By the 1930s, for many whites having a tan was a sign of health and beauty, and sunny states like California and Florida profited from the new fashion. (Editor’s note: This topic and the racial and sexual aspects of the tanning fad are covered in greater detail in the reviewer’s Tropical Whites: The Rise of the Tourist South in the Americas, to be published in spring 2013.) At the same time, food manufacturers raced to take advantage of new techniques for synthesizing vitamin D and adding it to their products, especially milk. Freund concludes that the goal by the mid-twentieth century was not to modify the human landscape to ensure access to nature, as in the 1840s; it was to improve on nature to better serve human needs.
Interesting and readable, Freund’s study nevertheless has its limits. It relies heavily on urban reform journals and public health records from New York City and Chicago, following a path well worn among US historians. The occasional references to San Antonio and other provincial cities suggest that the story of Americans’ efforts to harness sunlight might be more regionally variable than this book admits. Los Angeles is only the most successful of the southwestern and western cities to advertise its sunny climate and low-rise sprawl as an antidote to the cold, sooty canyons of eastern metropolises. Similarly, some acknowledgment that the majority of Americans lived in small towns and rural areas throughout the period of this study would help put the urban reformers’ fears in context.
Freund also neglects the racial and gendered aspects of the call for more light. He spends only a few pages discussing the fact that white women were the primary target of much vitamin-D mongering, as well as the advertisements for revealing clothing and bathing suits, suntan lotions, and related cosmetics.
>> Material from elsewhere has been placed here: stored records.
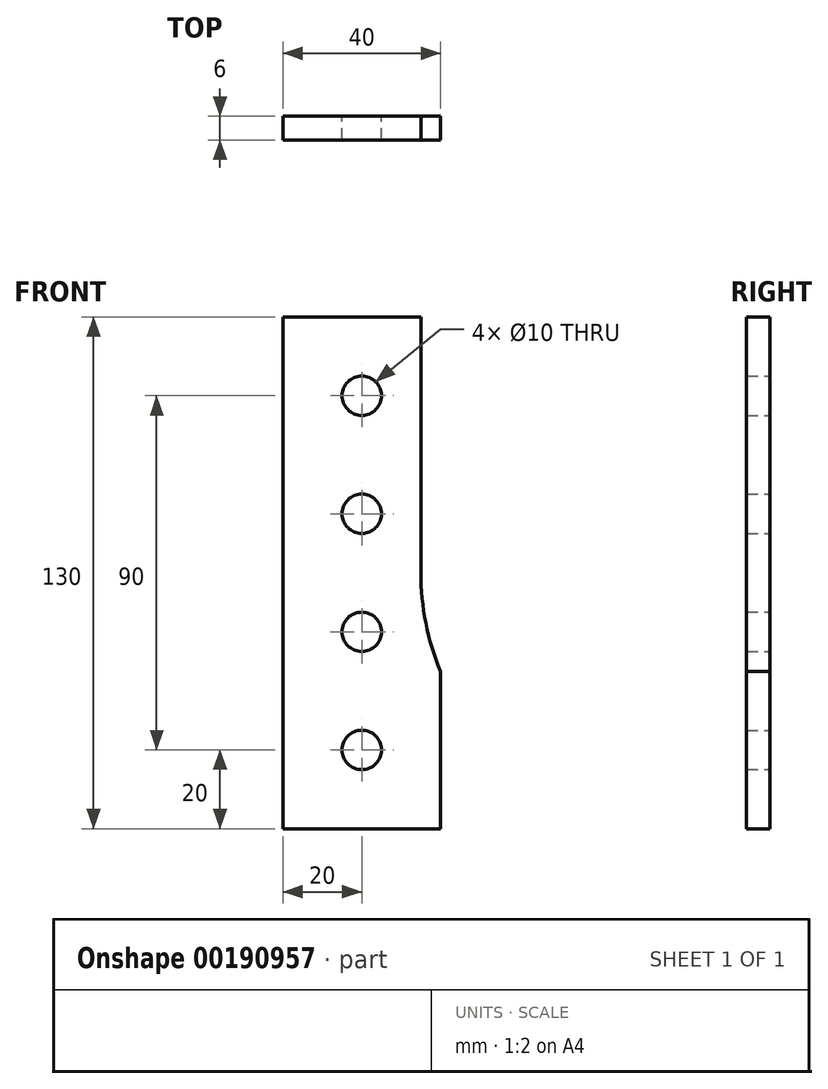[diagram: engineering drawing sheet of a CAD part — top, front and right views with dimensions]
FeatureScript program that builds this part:
annotation { "Feature Type Name" : "Feature", "Feature Type Description" : "" }
export const myFeature = defineFeature(function(context is Context, id is Id, definition is map)
    precondition{}
    {
        {
            var Q0;
            Q0=qCreatedBy(makeId("Front.planeOp"),FACE);
            var sketch = newSketch(context, id + "F0", { "sketchPlane" : qUnion([Q0])});
            skLineSegment(sketch, "E0.bottom", {"start": v(0, 0) * mm, "end": v(40, 0) * mm});
            skLineSegment(sketch, "E0.top", {"start": v(0, 130) * mm, "end": v(40, 130) * mm});
            skLineSegment(sketch, "E0.left", {"start": v(0, 0) * mm, "end": v(0, 130) * mm});
            skLineSegment(sketch, "E0.right", {"start": v(40, 0) * mm, "end": v(40, 130) * mm});
            skArc(sketch, "E1", {"start": v(40, 40) * mm, "mid": v(35, 65) * mm, "end": v(40, 90) * mm});
            skCircle(sketch, "E2", {"center": v(20, 110) * mm, "radius": 5 * mm});
            skCircle(sketch, "E3", {"center": v(20, 80) * mm, "radius": 5 * mm});
            skCircle(sketch, "E4", {"center": v(20, 50) * mm, "radius": 5 * mm});
            skCircle(sketch, "E5", {"center": v(20, 20) * mm, "radius": 5 * mm});
            skLineSegment(sketch, "E6.bottom", {"start": v(40, 130) * mm, "end": v(35, 130) * mm});
            skLineSegment(sketch, "E6.top", {"start": v(40, 65) * mm, "end": v(35, 65) * mm});
            skLineSegment(sketch, "E6.left", {"start": v(40, 130) * mm, "end": v(40, 65) * mm});
            skLineSegment(sketch, "E6.right", {"start": v(35, 130) * mm, "end": v(35, 65) * mm});
            skSolve(sketch);
        }
        {
            var Q0;
            {var subQ1=sQuery(id+"F0.wireOp",EDGE,"E0.bottom");Q0=makeQuery(id+"F0.imprint","IMPRINT",FACE,{"disambiguationData":[TD([[makeQuery(id+"F0.imprint","IMPRINT",EDGE,{"derivedFrom":subQ1}),1.0]])]});}
            extrude(context, id + "F1", {"entities" : qUnion([Q0]), "depth" : 6 * mm});
        }
    });
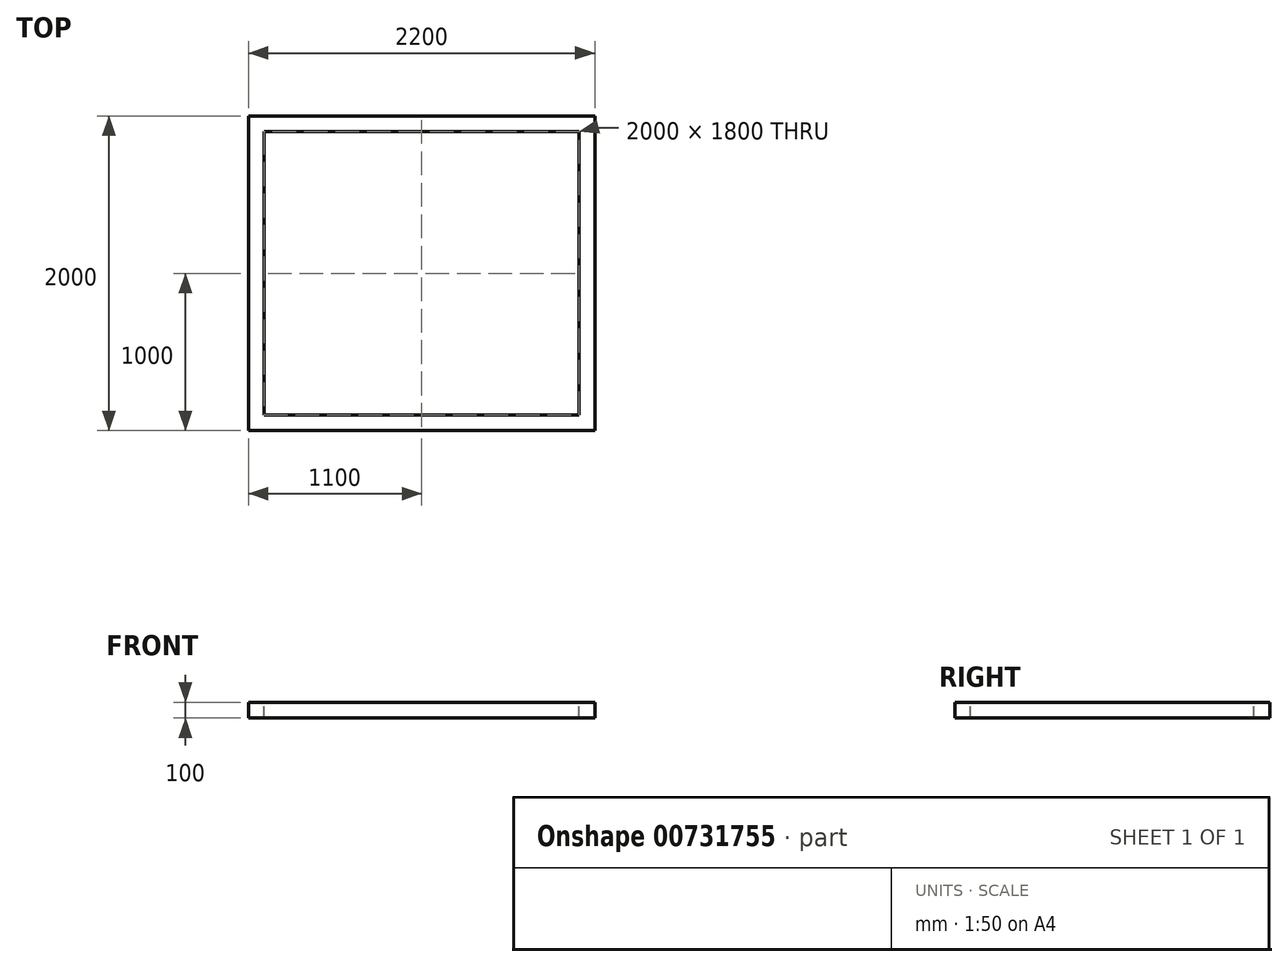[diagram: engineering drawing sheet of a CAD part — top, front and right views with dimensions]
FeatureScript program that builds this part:
annotation { "Feature Type Name" : "Feature", "Feature Type Description" : "" }
export const myFeature = defineFeature(function(context is Context, id is Id, definition is map)
    precondition{}
    {
        {
            var Q0;
            Q0=qCreatedBy(makeId("Top.planeOp"),FACE);
            var sketch = newSketch(context, id + "F0", { "sketchPlane" : qUnion([Q0])});
            skLineSegment(sketch, "E0.bottom", {"start": v(1200, -1100) * mm, "end": v(-1200, -1100) * mm});
            skLineSegment(sketch, "E0.top", {"start": v(1200, 1100) * mm, "end": v(-1200, 1100) * mm});
            skLineSegment(sketch, "E0.left", {"start": v(1200, -1100) * mm, "end": v(1200, 1100) * mm});
            skLineSegment(sketch, "E0.right", {"start": v(-1200, -1100) * mm, "end": v(-1200, 1100) * mm});
            skPoint(sketch, "E0.middle", {"position": v(0, 0) * mm});
            skSolve(sketch);
        }
        {
            var Q0;
            Q0=makeQuery(id+"F0.imprint","IMPRINT",FACE,{"disambiguationData":[TD([[makeQuery(id+"F0.imprint","IMPRINT",EDGE,{"derivedFrom":sQuery(id+"F0.wireOp",EDGE,"E0.bottom")}),-1.0]])]});
            extrude(context, id + "F1", {"entities" : qUnion([Q0]), "depth" : 100 * mm, "offsetDistance" : 25 * mm});
        }
        {
            var Q0;
            Q0=makeQuery(id+"F1.opExtrude","CAP_FACE",FACE,{"disambiguationData":[OSD([sQuery(id+"F0.wireOp",EDGE,"E0.bottom"),sQuery(id+"F0.wireOp",EDGE,"E0.top"),sQuery(id+"F0.wireOp",EDGE,"E0.left"),sQuery(id+"F0.wireOp",EDGE,"E0.right")])],"isStart":false});
            var sketch = newSketch(context, id + "F2", { "sketchPlane" : qUnion([Q0])});
            skLineSegment(sketch, "E1.0", {"start": v(1100, -1000) * mm, "end": v(1100, 1000) * mm});
            skLineSegment(sketch, "E1.1", {"start": v(1100, 1000) * mm, "end": v(-1100, 1000) * mm});
            skLineSegment(sketch, "E1.2", {"start": v(-1100, -1000) * mm, "end": v(-1100, 1000) * mm});
            skLineSegment(sketch, "E2.0", {"start": v(1100, -1000) * mm, "end": v(-1100, -1000) * mm});
            skLineSegment(sketch, "E3.0", {"start": v(1000, 900) * mm, "end": v(-1000, 900) * mm});
            skLineSegment(sketch, "E3.1", {"start": v(1000, -900) * mm, "end": v(1000, 900) * mm});
            skLineSegment(sketch, "E3.2", {"start": v(1000, -900) * mm, "end": v(-1000, -900) * mm});
            skLineSegment(sketch, "E3.3", {"start": v(-1000, -900) * mm, "end": v(-1000, 900) * mm});
            skSolve(sketch);
        }
        {
            var Q0;
            Q0=makeQuery(id+"F2.imprint","IMPRINT",FACE,{"disambiguationData":[TD([[makeQuery(id+"F2.imprint","IMPRINT",EDGE,{"derivedFrom":sQuery(id+"F2.wireOp",EDGE,"E1.0")}),-1.0]])]});
            extrude(context, id + "F3", {"entities" : qUnion([Q0]), "operationType" : NewBodyOperationType.REMOVE, "endBound" : BoundingType.THROUGH_ALL, "oppositeDirection" : true, "depth" : 25 * mm, "offsetDistance" : 25 * mm});
        }
        {
            var Q0;
            Q0=makeQuery(id+"F2.imprint","IMPRINT",FACE,{"disambiguationData":[TD([[makeQuery(id+"F2.imprint","IMPRINT",EDGE,{"derivedFrom":sQuery(id+"F2.wireOp",EDGE,"E3.0")}),1.0]])]});
            extrude(context, id + "F4", {"entities" : qUnion([Q0]), "operationType" : NewBodyOperationType.REMOVE, "endBound" : BoundingType.THROUGH_ALL, "oppositeDirection" : true, "depth" : 25 * mm, "offsetDistance" : 25 * mm});
        }
    });
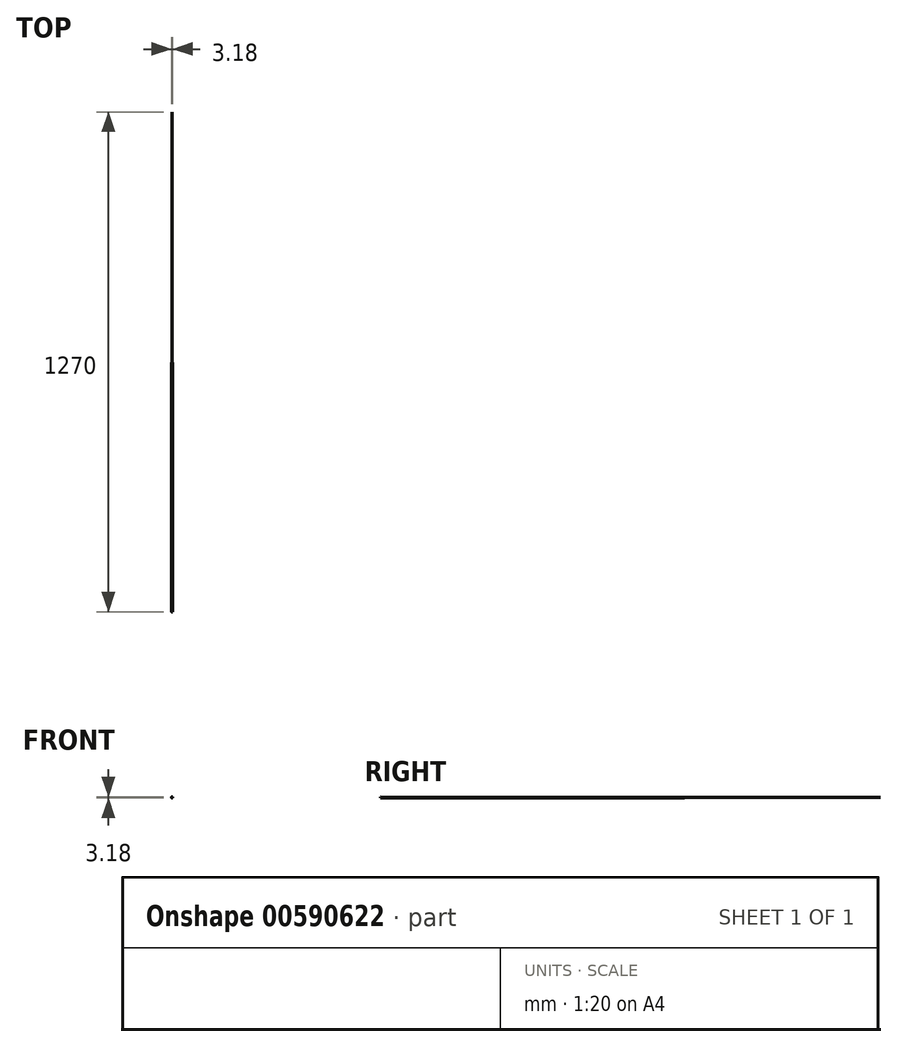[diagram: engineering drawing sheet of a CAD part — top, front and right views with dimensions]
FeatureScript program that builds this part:
annotation { "Feature Type Name" : "Feature", "Feature Type Description" : "" }
export const myFeature = defineFeature(function(context is Context, id is Id, definition is map)
    precondition{}
    {
        {
            var Q0;
            Q0=qCreatedBy(makeId("Front.planeOp"),FACE);
            cPlane(context, id + "F0", {"entities" : qUnion([Q0]), "cplaneType" : CPlaneType.OFFSET, "offset" : 635 * mm, "width" : 152.4 * mm, "height" : 152.4 * mm});
        }
        {
            var Q0;
            Q0=qCreatedBy(makeId("Front.planeOp"),FACE);
            cPlane(context, id + "F1", {"entities" : qUnion([Q0]), "cplaneType" : CPlaneType.OFFSET, "offset" : 635 * mm, "oppositeDirection" : true, "width" : 152.4 * mm, "height" : 152.4 * mm});
        }
        {
            var Q0;
            Q0=qCreatedBy(id+"F0.planeOp",FACE);
            var sketch = newSketch(context, id + "F2", { "sketchPlane" : qUnion([Q0])});
            skCircle(sketch, "E0", {"center": v(0, 0) * mm, "radius": 1.59 * mm});
            skSolve(sketch);
        }
        {
            var Q0;
            Q0=qCreatedBy(id+"F1.planeOp",FACE);
            var sketch = newSketch(context, id + "F3", { "sketchPlane" : qUnion([Q0])});
            skCircle(sketch, "E1", {"center": v(0, 0) * mm, "radius": 0 * mm});
            skSolve(sketch);
        }
        {
            var Q0;
            Q0=makeQuery(id+"F3.imprint","IMPRINT",FACE,{"disambiguationData":[TD([[makeQuery(id+"F3.imprint","IMPRINT",EDGE,{"derivedFrom":sQuery(id+"F3.wireOp",EDGE,"E1")}),1.0]])]});
            var Q1;
            Q1=makeQuery(id+"F2.imprint","IMPRINT",FACE,{"disambiguationData":[TD([[makeQuery(id+"F2.imprint","IMPRINT",EDGE,{"derivedFrom":sQuery(id+"F2.wireOp",EDGE,"E0")}),1.0]])]});
            loft(context, id + "F4", {"sheetProfilesArray" : [{ "sheetProfileEntities" : qUnion([Q0]) }, { "sheetProfileEntities" : qUnion([Q1]) }]});
        }
    });
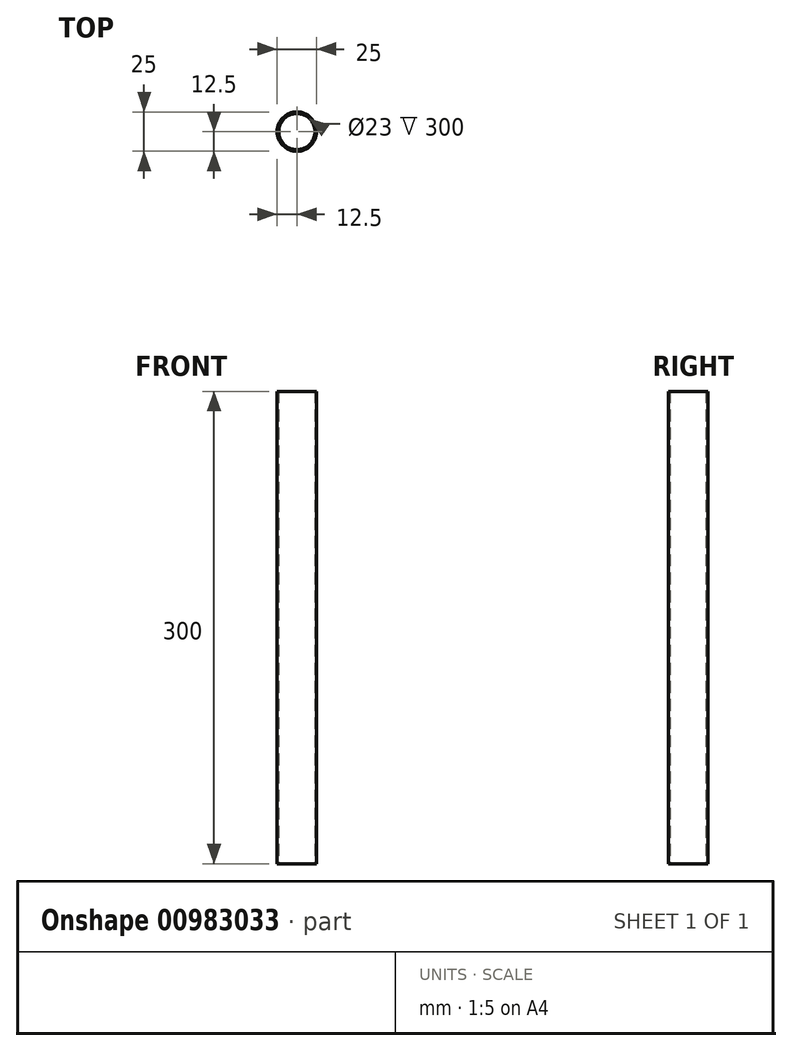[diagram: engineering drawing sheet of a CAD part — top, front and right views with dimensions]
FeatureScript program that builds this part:
annotation { "Feature Type Name" : "Feature", "Feature Type Description" : "" }
export const myFeature = defineFeature(function(context is Context, id is Id, definition is map)
    precondition{}
    {
        {
            var Q0;
            Q0=qCreatedBy(makeId("Top.planeOp"),FACE);
            var sketch = newSketch(context, id + "F0", { "sketchPlane" : qUnion([Q0])});
            skCircle(sketch, "E0", {"center": v(0, 0) * mm, "radius": 12.5 * mm});
            skCircle(sketch, "E1", {"center": v(0, 0) * mm, "radius": 11.5 * mm});
            skSolve(sketch);
        }
        {
            var Q0;
            Q0 = qSketchRegion(id + "F0", true);
            extrude(context, id + "F1", {"entities" : qUnion([Q0]), "depth" : 300 * mm, "offsetDistance" : 25 * mm});
        }
    });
Completely absent are Americans whose skin is innately dark, even though they suffered disproportionately from rickets in urban areas and after 1900 often protested the segregation of municipal beaches and pools. American racism frequently turned on allegations that dark-skinned people, especially women, were excessively sexual, and this prejudice permeated the discussion of tanning in the 1920s and 1930s, particularly for white women.
Also noted but not explored is the shift in focus from poor people, the intended beneficiary of mid-nineteenth-century reforms, to middle-class and wealthy people once the provision of light became a medical technology. Indeed, my chief frustration with the book is its brevity—a mere 216 pages including the endnotes and index. Most of the topics Freund raises would benefit from a more leisurely and nuanced examination.
By the 1960s, doctors had begun urging us to fear sunlight rather than seek it out. These days, tubes of sunblock crowd drugstore shelves, and lawmakers are taxing and regulating tanning salons in the name of public health. Yet the tan remains a sign of sexiness and vitality for whites, especially women, and we’ve discovered seasonal affective disorder and ubiquitous vitamin D deficiencies. To explain these contradictory trends, Freund argues that we continue to fear both nature and our loss of connection with it, and to try to restore—or replace—that connection with ever more sophisticated technologies. But some of us, like my friend who was tested for D deficiency, take the dog out for a long walk every day, rain, sun, or snow (she lives in the Northeast now), and call it good.